“Alzo zegt de HEERE: Om drie overtredingen van Israël, en om vier, zal Ik dat niet afwenden;”
— Amos 2:6
De inwoners van Samaria hebben de woorden van Amos ongetwijfeld welwillend aangehoord. Ze zullen knikkend ingestemd hebben met Gods oordeel over de heidenvolken. Nu klinkt voor de zevende keer die uitdrukking dat omwille van de overtredingen Gods oordeel komt. Nu over Juda. Ook Juda dat behoort tot Gods volk, zal het oordeel niet ontgaan. Zij hebben Gods wet ook verworpen en zijn afgeweken van de Heere. Zouden de inwoners van Samaria hiervan geschrokken zijn?
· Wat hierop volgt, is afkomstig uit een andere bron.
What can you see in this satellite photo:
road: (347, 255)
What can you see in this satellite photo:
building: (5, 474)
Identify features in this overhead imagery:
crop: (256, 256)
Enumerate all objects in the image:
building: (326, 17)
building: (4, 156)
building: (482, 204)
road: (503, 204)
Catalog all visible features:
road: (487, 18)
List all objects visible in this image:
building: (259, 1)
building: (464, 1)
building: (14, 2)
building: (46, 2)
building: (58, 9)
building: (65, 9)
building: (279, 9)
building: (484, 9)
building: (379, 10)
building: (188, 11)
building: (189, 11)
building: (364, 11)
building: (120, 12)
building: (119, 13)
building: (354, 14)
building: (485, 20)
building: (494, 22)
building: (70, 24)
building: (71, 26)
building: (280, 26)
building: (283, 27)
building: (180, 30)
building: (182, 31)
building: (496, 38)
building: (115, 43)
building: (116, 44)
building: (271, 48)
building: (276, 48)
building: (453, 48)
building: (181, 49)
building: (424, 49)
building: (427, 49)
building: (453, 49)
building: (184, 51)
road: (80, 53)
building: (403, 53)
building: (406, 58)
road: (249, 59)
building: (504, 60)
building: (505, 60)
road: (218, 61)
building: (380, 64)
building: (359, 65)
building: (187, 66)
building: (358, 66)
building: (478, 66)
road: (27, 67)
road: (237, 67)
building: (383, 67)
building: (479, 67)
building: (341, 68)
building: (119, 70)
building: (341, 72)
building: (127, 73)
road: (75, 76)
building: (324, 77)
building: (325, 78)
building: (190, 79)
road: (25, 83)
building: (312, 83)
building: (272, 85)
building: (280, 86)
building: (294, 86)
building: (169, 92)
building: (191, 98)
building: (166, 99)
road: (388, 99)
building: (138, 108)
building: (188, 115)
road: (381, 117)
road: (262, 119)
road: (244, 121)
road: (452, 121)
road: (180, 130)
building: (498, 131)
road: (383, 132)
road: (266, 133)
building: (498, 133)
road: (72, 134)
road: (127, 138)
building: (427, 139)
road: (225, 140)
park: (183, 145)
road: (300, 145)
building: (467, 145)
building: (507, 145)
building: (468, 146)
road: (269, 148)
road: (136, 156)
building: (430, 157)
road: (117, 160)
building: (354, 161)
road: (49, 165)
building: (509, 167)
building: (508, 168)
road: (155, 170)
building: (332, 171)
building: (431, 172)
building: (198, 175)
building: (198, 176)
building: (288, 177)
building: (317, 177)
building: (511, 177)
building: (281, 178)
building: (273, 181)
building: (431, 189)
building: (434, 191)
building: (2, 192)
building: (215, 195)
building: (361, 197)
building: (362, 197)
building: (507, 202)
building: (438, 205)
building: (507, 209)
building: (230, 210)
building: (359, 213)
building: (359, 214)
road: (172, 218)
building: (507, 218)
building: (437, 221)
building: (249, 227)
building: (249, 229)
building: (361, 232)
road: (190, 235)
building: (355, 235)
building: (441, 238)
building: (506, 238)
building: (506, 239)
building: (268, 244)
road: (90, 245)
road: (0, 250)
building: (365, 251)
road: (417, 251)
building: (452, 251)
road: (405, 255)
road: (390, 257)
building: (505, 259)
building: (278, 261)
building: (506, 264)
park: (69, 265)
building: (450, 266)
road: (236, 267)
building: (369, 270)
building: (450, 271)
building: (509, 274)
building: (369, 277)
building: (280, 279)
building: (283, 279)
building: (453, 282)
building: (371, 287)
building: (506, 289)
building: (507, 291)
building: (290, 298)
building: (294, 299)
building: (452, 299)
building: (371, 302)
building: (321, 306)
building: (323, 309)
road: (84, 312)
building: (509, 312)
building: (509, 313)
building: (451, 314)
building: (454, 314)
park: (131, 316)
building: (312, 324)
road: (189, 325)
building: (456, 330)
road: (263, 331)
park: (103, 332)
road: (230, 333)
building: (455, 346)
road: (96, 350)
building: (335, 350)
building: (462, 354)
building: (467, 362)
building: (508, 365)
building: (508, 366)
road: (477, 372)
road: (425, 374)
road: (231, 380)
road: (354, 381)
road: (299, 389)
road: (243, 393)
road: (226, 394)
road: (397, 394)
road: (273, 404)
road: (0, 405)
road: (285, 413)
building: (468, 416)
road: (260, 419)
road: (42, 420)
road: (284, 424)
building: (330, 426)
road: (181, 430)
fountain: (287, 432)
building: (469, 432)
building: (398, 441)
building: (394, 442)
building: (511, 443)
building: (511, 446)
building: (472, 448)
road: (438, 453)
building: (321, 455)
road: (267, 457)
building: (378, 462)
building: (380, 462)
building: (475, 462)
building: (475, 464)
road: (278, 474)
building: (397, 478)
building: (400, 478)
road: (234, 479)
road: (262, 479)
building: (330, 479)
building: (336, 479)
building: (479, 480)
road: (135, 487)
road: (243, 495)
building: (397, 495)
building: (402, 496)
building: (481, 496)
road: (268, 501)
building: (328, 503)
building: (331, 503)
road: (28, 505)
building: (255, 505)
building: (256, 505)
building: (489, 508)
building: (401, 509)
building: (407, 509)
Of hebben ze er in hun hart toch wel plezier dat ook Juda zo is afgevallen van God? Juda beweerde toch het volk van God te zijn, trouw aan Davids huis? Maar hoor nu hoe God over hen denkt! Ja, het oordeel begint bij het huis van God. Misschien kijken we dan ook vooral naar andere kerken, waar het Woord van God niet meer bewaard wordt, maar men eigen wegen gaat. Het vuur van Gods oordeel zal ook de kerk treffen. De inwoners van Samaria zullen gedacht hebben dat nu de oordeelsaankondiging beeindigd is. Maar het schokkende is dat nu Israel zelf wordt aangesproken. Ook hun zonden verdienen het oordeel van God. Amos wijst ook Israel aan als een schuldig volk dat niet vrij uit gaat. Wij denken vaak aan anderen als het om het oordeel van God gaat. Maar het is niet als Nathan die vinger naar David wijst: gij zijt die man! Hebt je zo al het Woord van God heel persoonlijk gehoord? Het ging niet langer meer over een ander, maar God sprak je aan en ontdekte je aan uw schuld en zonde. Je kreeg ook de schuldbrief thuisbezorgd en dan kijk je niet meer naar een ander. Je hebt genoeg aan jezelf. Was dat maar de uitwerking in Samaria geweest! Laten we ook maar niet Samaria blijven kijken, maar onszelf onderzoeken of wij onze schuld voor God kennen en belijden.